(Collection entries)
--*--
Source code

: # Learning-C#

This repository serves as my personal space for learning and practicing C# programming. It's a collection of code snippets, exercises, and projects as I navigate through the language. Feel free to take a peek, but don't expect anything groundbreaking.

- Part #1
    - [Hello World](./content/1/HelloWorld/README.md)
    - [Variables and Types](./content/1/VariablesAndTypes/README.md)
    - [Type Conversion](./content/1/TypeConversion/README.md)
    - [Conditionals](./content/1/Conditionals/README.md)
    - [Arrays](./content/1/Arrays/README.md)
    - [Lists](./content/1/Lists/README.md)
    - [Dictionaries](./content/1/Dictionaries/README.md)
--*--
§ To-do item:
Put every line of the listing into a JSON list of strings, one string per line, and leave out the blank lines.

§ Task response:
[
  "Source code",
  ": # Learning-C#",
  "This repository serves as my personal space for learning and practicing C# programming. It's a collection of code snippets, exercises, and projects as I navigate through the language. Feel free to take a peek, but don't expect anything groundbreaking.",
  "- Part #1",
  "    - [Hello World](./content/1/HelloWorld/README.md)",
  "    - [Variables and Types](./content/1/VariablesAndTypes/README.md)",
  "    - [Type Conversion](./content/1/TypeConversion/README.md)",
  "    - [Conditionals](./content/1/Conditionals/README.md)",
  "    - [Arrays](./content/1/Arrays/README.md)",
  "    - [Lists](./content/1/Lists/README.md)",
  "    - [Dictionaries](./content/1/Dictionaries/README.md)"
]